Schmerzensgeld für Schockschaden bei sexuellem Missbrauch

Ein sexueller Missbrauch  ist nicht nur für das Kind selbst, sondern auch für die allermeisten Eltern ein extrem belastendes Ereignis. Werden hierdurch schwerwiegende psychische oder körperliche Leiden ausgelöst, kann dies als sog. Schockschaden einen eigenständigen Schmerzensgeldanspruch auslösen.

So hat in einem Fall, bei dem beide Eltern aufgrund des sexuellen Missbrauchs schwere Depressionen erlitten, das zuständige Landgericht (Streit 4/2008, S. 186 ff) nicht nur dem Kinde selbst ein erhebliches Schmerzensgeld zugesprochen, sondern auch den Eltern. Dies ist in zweierlei Hinsicht bemerkenswert.

Bislang bezogen sich veröffentlichte Entscheidungen zum Schockschaden meist auf Todesfälle naher Angehöriger. Lediglich in einem Fall aus 2000 (Hacks 2008, lfd. Nr. 1046) wird einer Frau ein Schmerzensgeld in Höhe von 3.500,00 € zugesprochen,  die – hochschwanger - durch die Nachricht von einem Verkehrsunfall ihres Mannes bei dem dieser schwerstverletzt wurde, einen Schock erlitt.

Auch die zugesprochenen Beträge für Schockschäden sind in der Regel äußerst bescheiden.

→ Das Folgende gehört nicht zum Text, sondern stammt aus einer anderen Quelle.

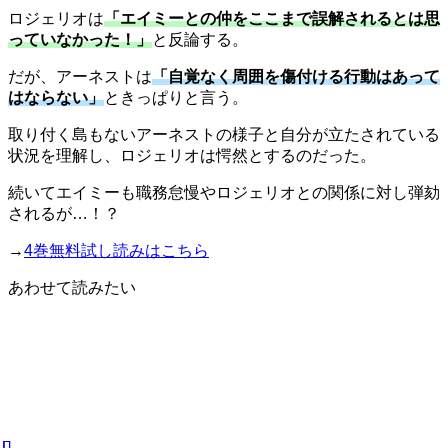
ロジェリオは
「エイミーとの仲をここまで誤解されるとは思
っていなかった！」
と反論する。
だが、アーネストは
「自覚なく周囲を傷付ける行動はあって
はならない」
ときっぱりと言う。
取り付く島もないアーネストの様子と自分が立たされている
状況を理解し、ロジェリオは愕然とするのだった。
続いてエイミーも職務怠慢やロジェリオとの関係に対し弾劾
されるが…！？
→
4巻無料試し読みはこちら
あわせて読みたい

Selbst in Fällen, in denen die Tötung naher Angehöriger miterlebt werden musste und dies schwere psychische Leiden zur Folge hatte, lagen die ausgeurteilten Beträge meist noch unter den hier der Mutter zugesprochenen 8.000,00 €.

Mit der Anerkennung eines Schockschadens, der aufgrund der Nachricht über einen sexuellen Missbrauch durch einen Freund eintrat wird damit der Lebensrealität vieler Eltern Rechnung getragen, für die mit diesem massiven Vertrauensbruch gleichsam ‚die Welt zusammenbricht’.